Blythburgh Priory was also less wealthy than it had been. In the 1200s it enjoyed incomes from some 40 Suffolk parishes, but the value of its property suffered from the Black Death and coastal erosion, falling from £88 pa in 1291 to £48 in 1535. The value of the priory when it was suppressed in 1537 was a little over £8, including five horses and an old cart.

How can we account for the rebuilding of the church in the difficult 15th century? Clearly there was money around. However, the fact that the tower was not rebuilt may suggest a limit to the availability of local benefactions.
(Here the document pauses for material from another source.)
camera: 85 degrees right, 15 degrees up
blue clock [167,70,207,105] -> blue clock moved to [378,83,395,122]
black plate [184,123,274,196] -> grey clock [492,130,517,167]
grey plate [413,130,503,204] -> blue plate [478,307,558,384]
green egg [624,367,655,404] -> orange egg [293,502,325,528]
The motivation for rebuilding in this period was linked to an intensification of communal identity and the concern of individuals with the fate of their souls. The primary aim of principal benefactors was to prompt the grateful prayers of the parish. As one author put it, this conspicuous expenditure was not an expression simply of bourgeois prosperity, but the use of wealth as post-mortem fire insurance.
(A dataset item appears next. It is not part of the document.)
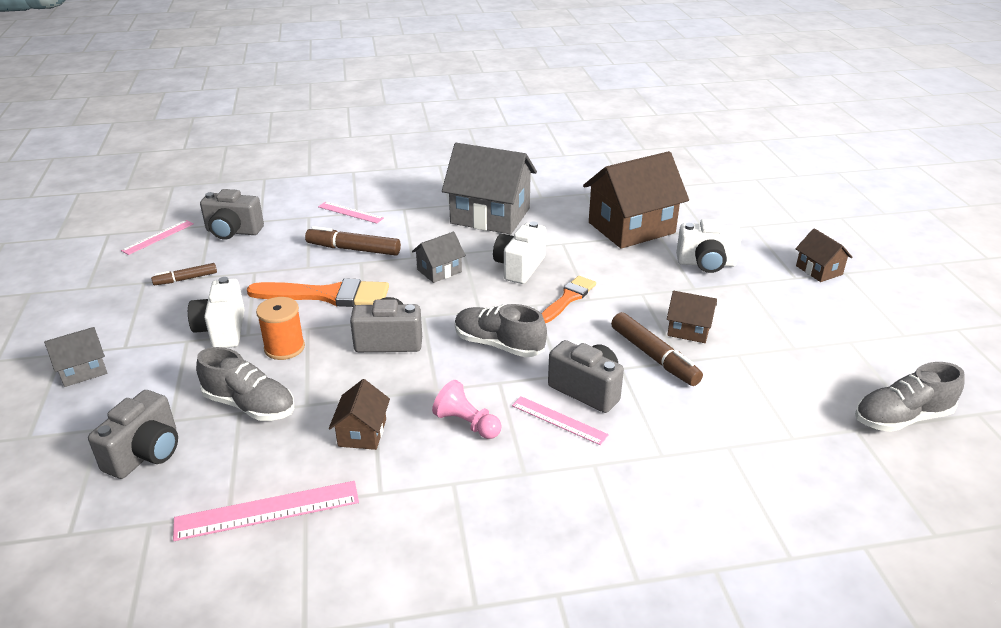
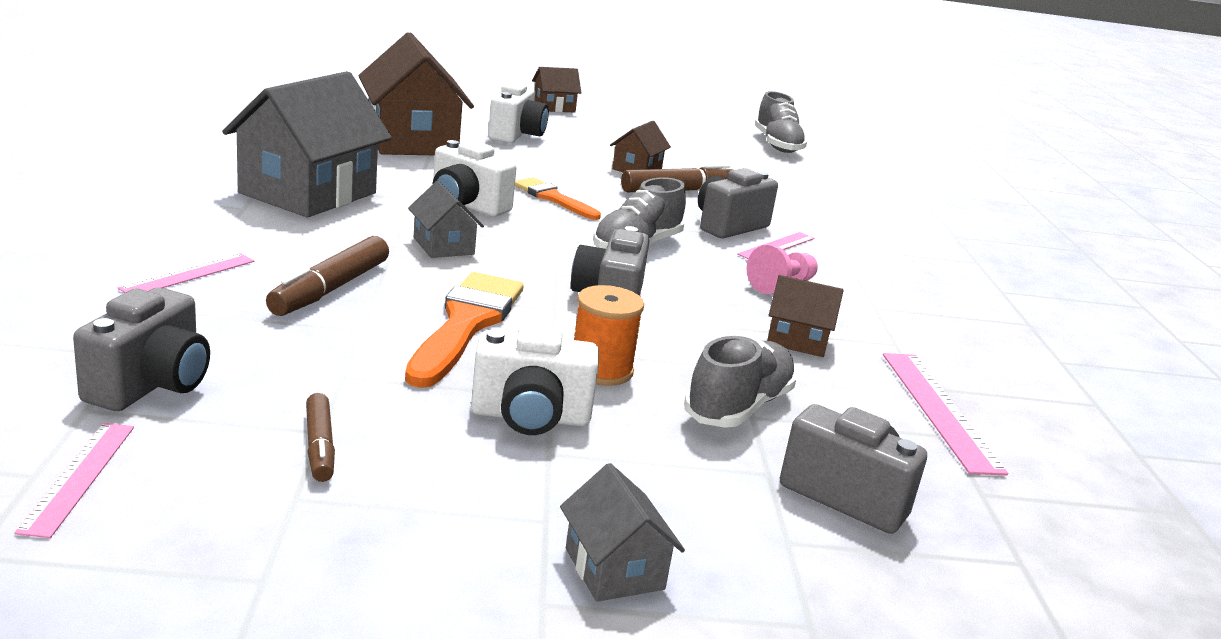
camera: 85 degrees left, 10 degrees down
pink ruler [121,220,194,255] -> pink ruler turned 45 degrees clockwise [15,423,134,538]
We don't know how much money the Lord of the Manor, John Hopton (d. 1478), put into the church, beyond the evidence of his tomb and the founding of a chantry in 1451 for his first wife. But in any case, his generosity cannot be correlated with the wealth of the Blythburgh estate, for over 80% of his income came from ancestral lands in Yorkshire. And Blythburgh was certainly not a ‘Wool Church’. There were sheep in the parish - John Hopton’s flock was some 700 - (compare the 6,000 - 8,000 of Sir Roger Townshend in Norfolk at the same period) but, to the extent that the church reflected local prosperity, it was the product of mixed agricultural activity - by the 16th century north-east Suffolk could be described as ’butter and cheese’ country.

The evidence suggests that Blythburgh’s relative peak was in Saxon times, before the arrival of the Normans in 1066. It probably prospered during the next 250 years but the Black Death was a turning point. Blythburgh’s share of the new patterns of trade and influence as the population and economy recovered in the 1400s was much reduced. There is little evidence to justify references to a prosperous port even before 1350 (and there is always the possibility of ascribing to Blythburgh events in Walberswick, with which it formed one manor). By the fifteenth century, Blythburgh's relative prosperity was far behind it, whatever the physical evidence of the church may suggest.